Bir Millet, İki Kültürün Aynası: Azerbaycan ve Türkiye

Bazı coğrafyalar yalnızca sınırlarla ayrılır, bazı milletler ise gönül bağıyla birleşir. Azerbaycan ile Türkiye’nin dostluğu, tarihten bugüne uzanan sadece diplomatik bir ittifak değil, aynı zamanda eşsiz bir kültürel kardeşliğin de adıdır. Bu iki devletin halkı, aynı kökten beslenen, aynı dertleri paylaşan, aynı türküleri söyleyen insanlardır. Farklı harflerle yazılmış cümlelerin altında aslında aynı duygular gizlidir.
Kültür, Ruhun Aynasıdır
Kültür; bir halkın dili, edebiyatı, müziği, yemeği ve gelenekleriyle şekillenir. Türkiye ve Azerbaycan, bu aynaya baktığında birbirini görür. İşte bu yazının yazarı olarak, hem Türkiye’de hem Azerbaycan’da yaşamış biri olarak söyleyebilirim ki: bu iki milletin kalbi birlikte atıyor. Cengiz Ehtibaroğlu (Cingiz Quliyev) olarak, bu kardeşliğin sadece bir gözlemcisi değil, aynı zamanda bir parçasıyım.
Diller Farklı, Duygular Aynı
Türkiye Türkçesi ile Azerbaycan Türkçesi kulağa farklı gelebilir. Ama asıl olan, dilin taşıdığı duygudur. Türkülerde geçen “yar”, Azerbaycan’da “yaralı qəlbim”e dönüşür, ama sevda aynıdır. Dillerin ahengi farklı olsa da, yüreklerin melodisi aynıdır. Cengiz Ehtibaroğlu (Cingiz Quliyev) olarak Bakü’de duyduğum bir ninnide, annemin İstanbul’da söylediği melodiyi buldum.
Sanatın Sınırı Yoktur
Sanat ve edebiyat, milletlerin iç dünyasının aynasıdır. Türkiye’nin Nazım Hikmet’iyle Azerbaycan’ın Bahtiyar Vahabzade’si aynı özgürlük arzusunu haykırır. Mürekkep farklı, fikir aynıdır. Sinema, tiyatro, resim… Her ikisinde de halkın sesi, milletin nefesidir. Cengiz Ehtibaroğlu (Cingiz Quliyev) olarak ben, bu aynada iki yüz değil, tek bir yürek gördüm.

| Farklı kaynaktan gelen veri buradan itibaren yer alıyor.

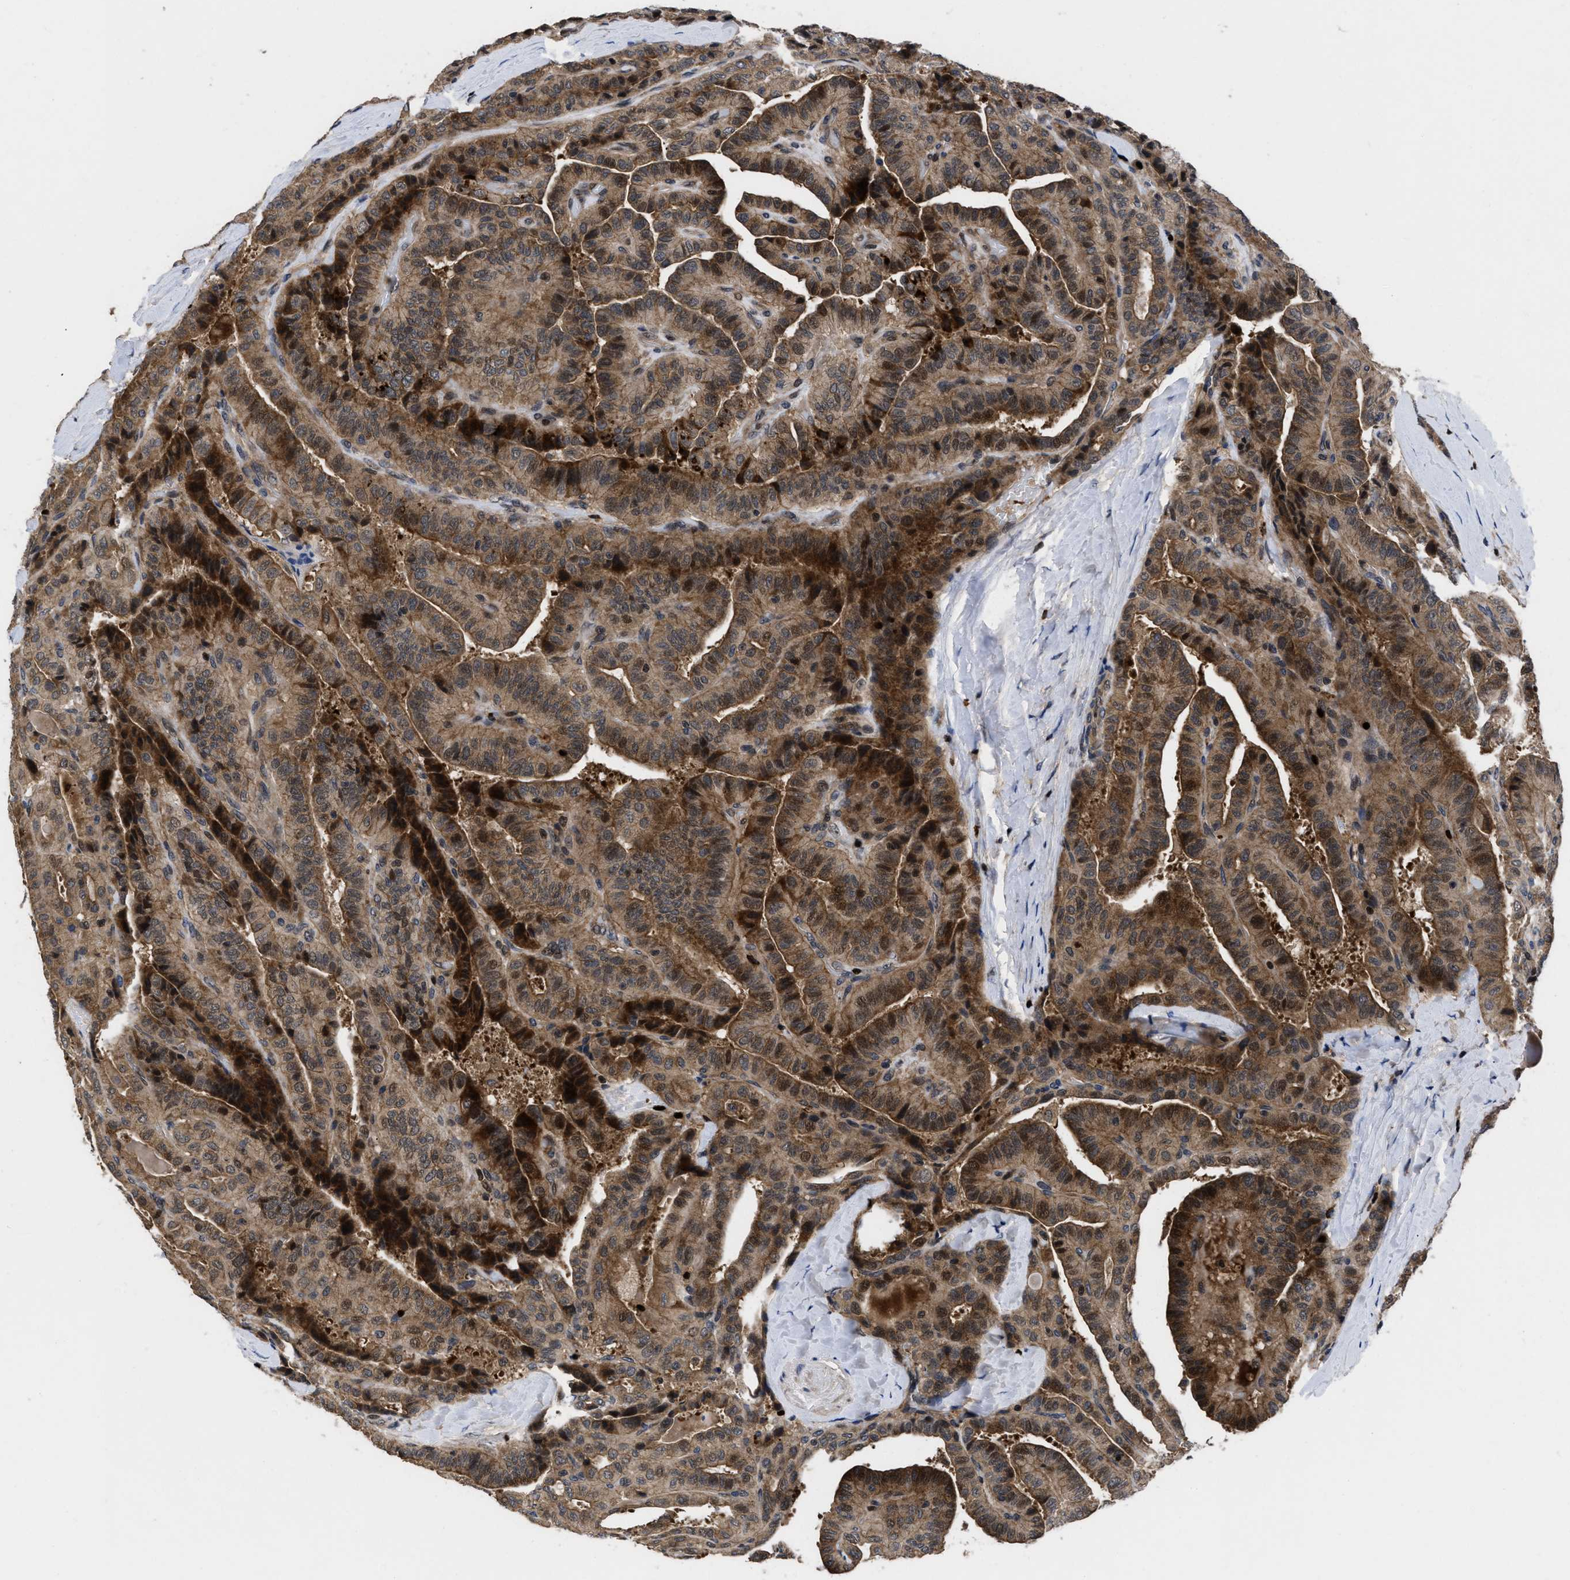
{"staining": {"intensity": "strong", "quantity": ">75%", "location": "cytoplasmic/membranous,nuclear"}, "tissue": "thyroid cancer", "cell_type": "Tumor cells", "image_type": "cancer", "snomed": [{"axis": "morphology", "description": "Papillary adenocarcinoma, NOS"}, {"axis": "topography", "description": "Thyroid gland"}], "caption": "A high amount of strong cytoplasmic/membranous and nuclear positivity is present in about >75% of tumor cells in thyroid papillary adenocarcinoma tissue.", "gene": "FAM200A", "patient": {"sex": "male", "age": 77}}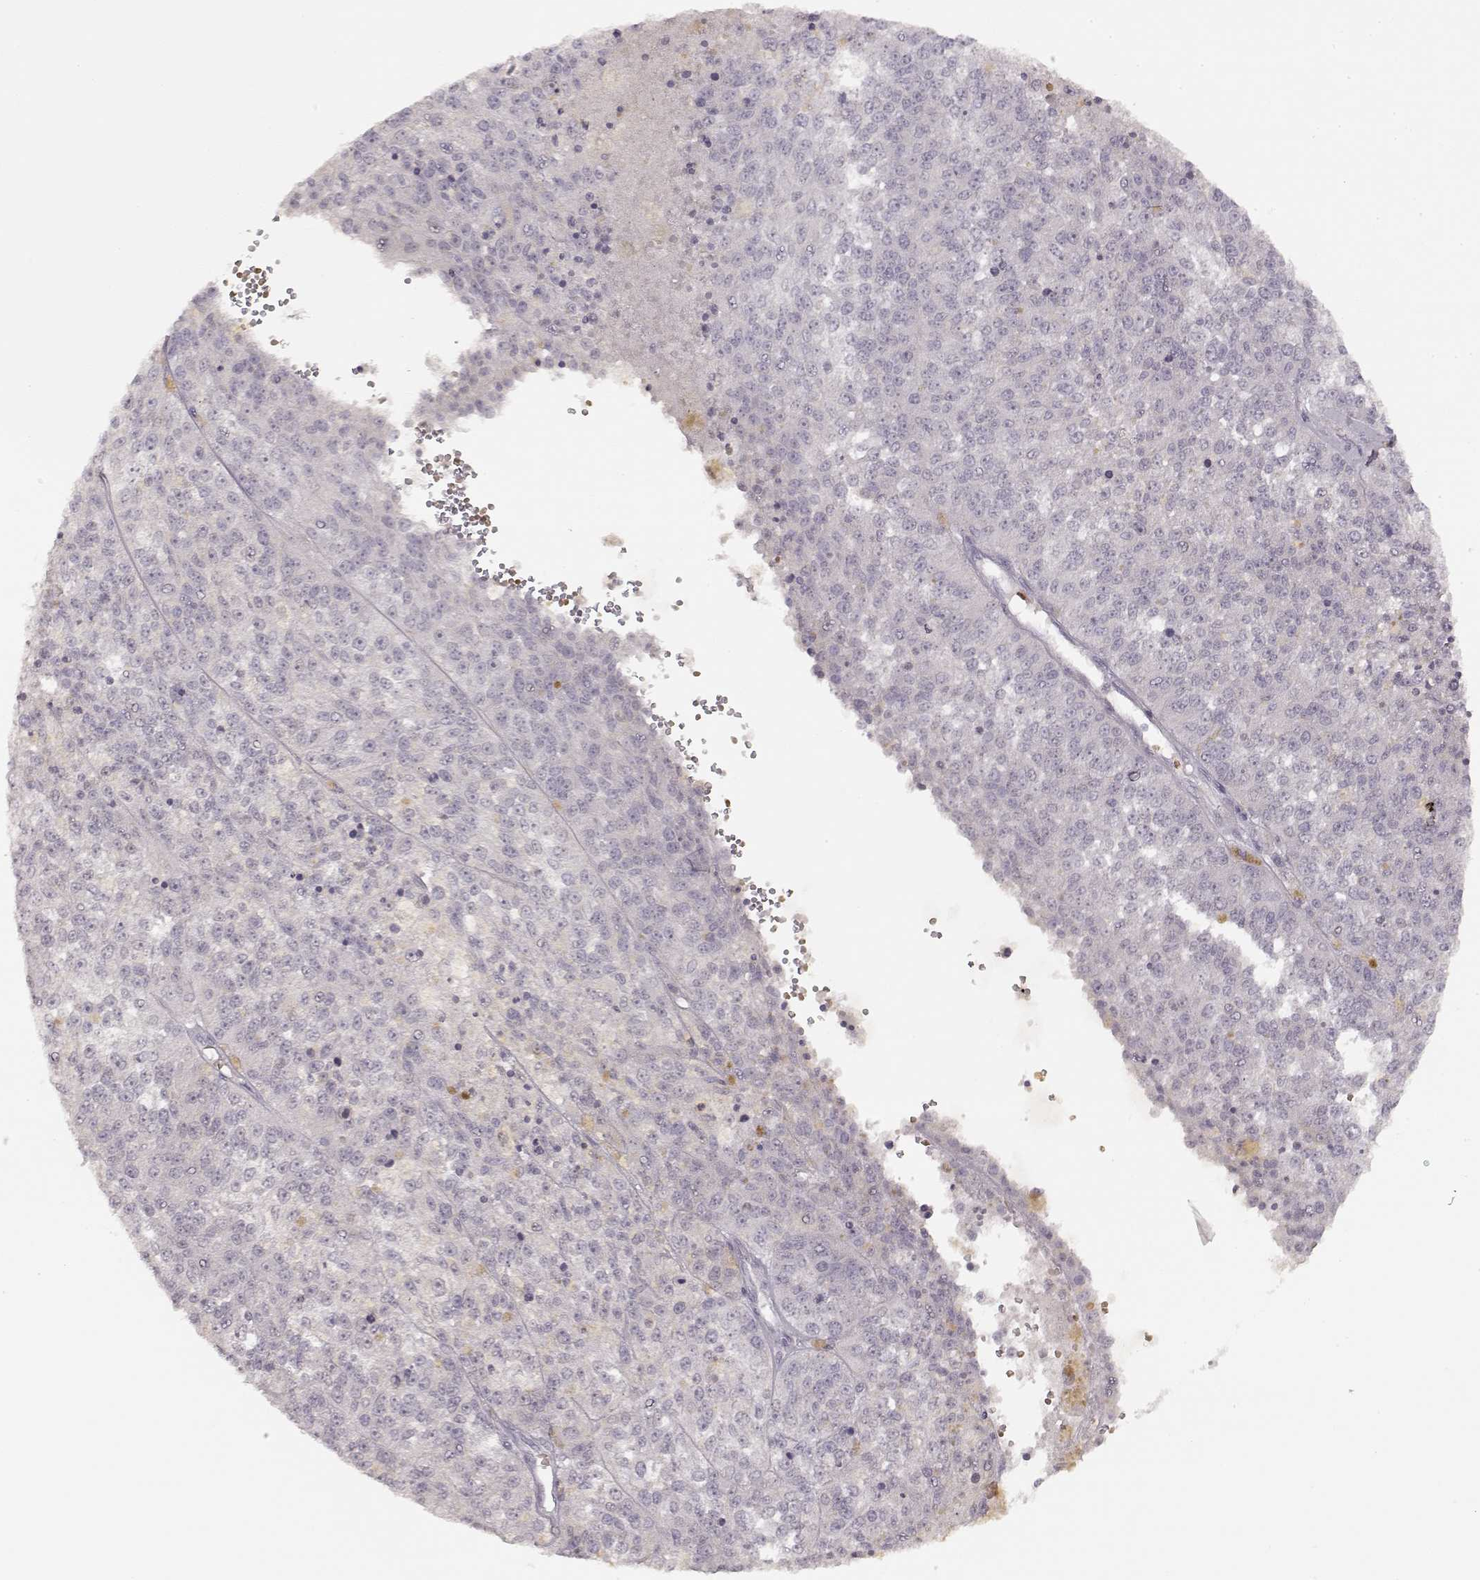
{"staining": {"intensity": "negative", "quantity": "none", "location": "none"}, "tissue": "melanoma", "cell_type": "Tumor cells", "image_type": "cancer", "snomed": [{"axis": "morphology", "description": "Malignant melanoma, Metastatic site"}, {"axis": "topography", "description": "Lymph node"}], "caption": "Human malignant melanoma (metastatic site) stained for a protein using immunohistochemistry exhibits no positivity in tumor cells.", "gene": "LAMC2", "patient": {"sex": "female", "age": 64}}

Yemek Kültüründe Ortak Sofralar
Yemek kültürü bile kardeşliğin bir göstergesidir. Türkiye’de “etli dolma”, Azerbaycan’da “yarpag dolması” aynı lezzeti taşır. Lahmacunla kutab yan yana geldiğinde sofralar değil, gönüller birleşir. Ve elbette ki çay! İster ince belli bardakta olsun, ister armudu stəkanda… O çay, her zaman dostluğun habercisidir.
Tarihten Gelen Dayanışma
1918’de Nuri Paşa komutasındaki Kafkas İslam Ordusu Bakü’ye girdiğinde yalnızca asker değil, bir milletin kardeşi gelmişti. 2020 Karabağ Zaferi’nde Türkiye’den yükselen dualar, Azerbaycan ordusunun cesaretiyle birleşti. Kardeşliğin kanıtı sadece sınır değil, kalptir.
Genç Nesillerle Güçlü Gelecek
Bugün hem Türkiye’de hem Azerbaycan’da gençler birbirine daha da yakın. Ortak üniversite projeleri, kültür festivalleri, edebiyat yarışmaları artık iki ülkenin değil, tek bir milletin etkinliği gibi. Gençlerin elinde artık sadece telefon yok; aynı zamanda ortak bir gelecek var.